Wasserman Schultz denied that the DNC attempted to favor eventual nominee Hillary Clinton over Sanders. Some of the more than 19,000 leaked emails, apparently obtained by Russian hackers and published two weeks ago by the WikiLeaks website, showed party staffers discussing ways to hurt the Sanders campaign.


“I’m very proud of the primary nominating contest that we won — that we ran,” she told the editorial board. “We conducted the primary at the DNC according to the DNC rules.”


“There was nothing rigged, nothing untoward, nothing manipulated. And nothing that the DNC did to try to affect the outcome whatsoever,” she added. “If I had favored Hillary Clinton over Bernie Sanders, I didn’t do a very good job, because this is one of the longest primaries that we’ve had in modern times.”


She nevertheless stepped down from her role as chairwoman because she didn’t want to take attention away from Clinton, Wasserman Schultz said. Three top DNC staffers — the chief executive, finance chief and communications director — lost their jobs this week following Wasserman Schultz’s resignation.


Though she acknowledged her staffers made mistakes, Wasserman Schultz defended some of the banter people write in emails they assume will remain private. In one email, she referred to Sanders’ campaign manager, Jeff Weaver, as an “ASS.”


“Well, he was acting like an ass,” she told the editorial board. “The Sanders campaign — and I give them credit for it — their strategy at that point was to make the DNC the bogeyman, and make me the bogeyman, so they could rally their supporters.”


Wasserman Schultz denied a Politico report that she asked Vice President Joe Biden for a video to play at her daughter’s bat mitzvah.


“Not true,” she said. “I really don’t think it’s appropriate for me to be responding to anonymous criticism. If people don’t have the nerve to be critical and put their name to it, then I’m not going to box nameless, faceless critics.”


Asked why she’s been absent from the campaign trail over the past week, Wasserman Schultz said she’s been spending time with family after the convention.


She insisted she will debate Canova, her opponent, though she wouldn’t say when. Only 25 days remain before the Aug. 30 primary. Wasserman Schultz asked the Herald editorial board to interview her separately from Canova; having him sitting next to her would have been a “distraction,” she said.


Canova noted to the editorial board earlier Thursday that Wasserman Schultz just this week skipped two candidate forums.


“This is not the picture of somebody who believes in a vibrant marketplace on ideas and a spirited debate on the issues,” he said. “She’s still avoiding debates, and it’s sad to say that it reflects what she was doing at the national level ... I think her effectiveness as a member of Congress will be limited in the future.”
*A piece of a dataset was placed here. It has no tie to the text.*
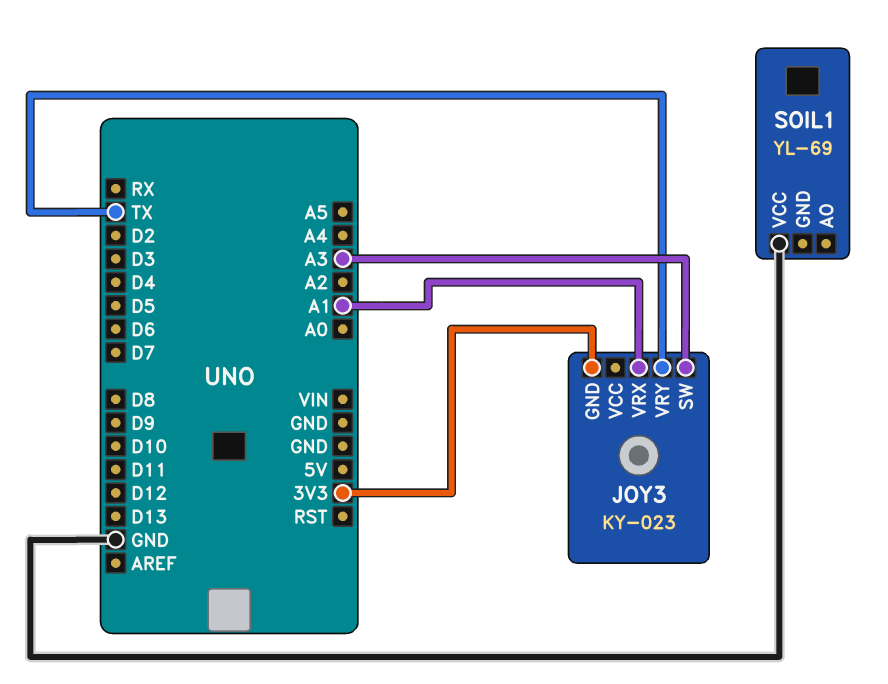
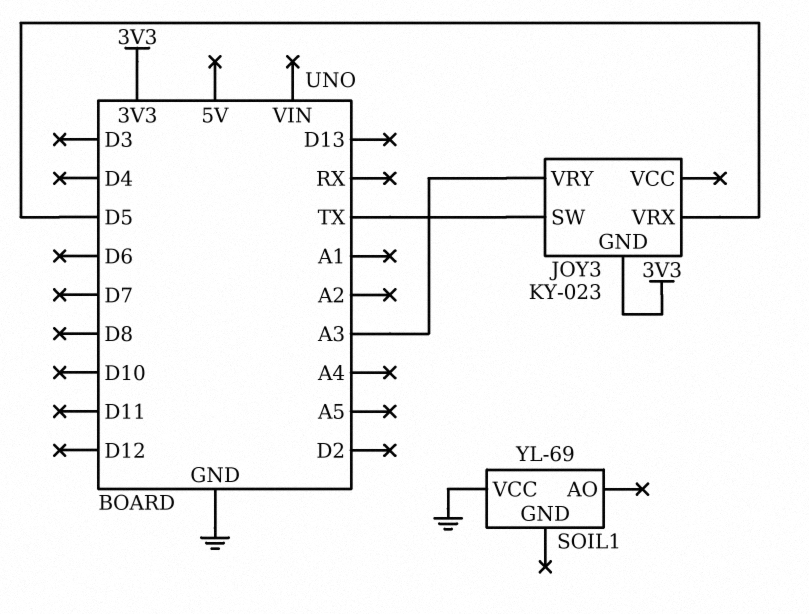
JOY3 pin SW: A3 -> TX
JOY3 pin VRX: A1 -> D5
JOY3 pin VRY: TX -> A3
Canova, a Nova Southeastern University law professor and first-time candidate, has run much like Sanders did against Clinton, waging a campaign against corporate interests and big money in politics. He didn’t seek Sanders’ endorsement, he said, and learned of it from a CNN producer, but plans to reach out to the Vermont senator to ask him if he wants to campaign for him.


“The name recognition is still not at the level that we need it to be,” Canova said of his underdog campaign, but he added it “has certainly been going up a lot just in the last two weeks.”


Congressional District 23, which stretches from Broward County to northeast Miami-Dade County, leans heavily Democratic, so the primary winner will almost certainly win the Nov. 8 general election. Two Republicans, defense attorney Marty Feigenbaum and activist Joe Kaufman, are also running.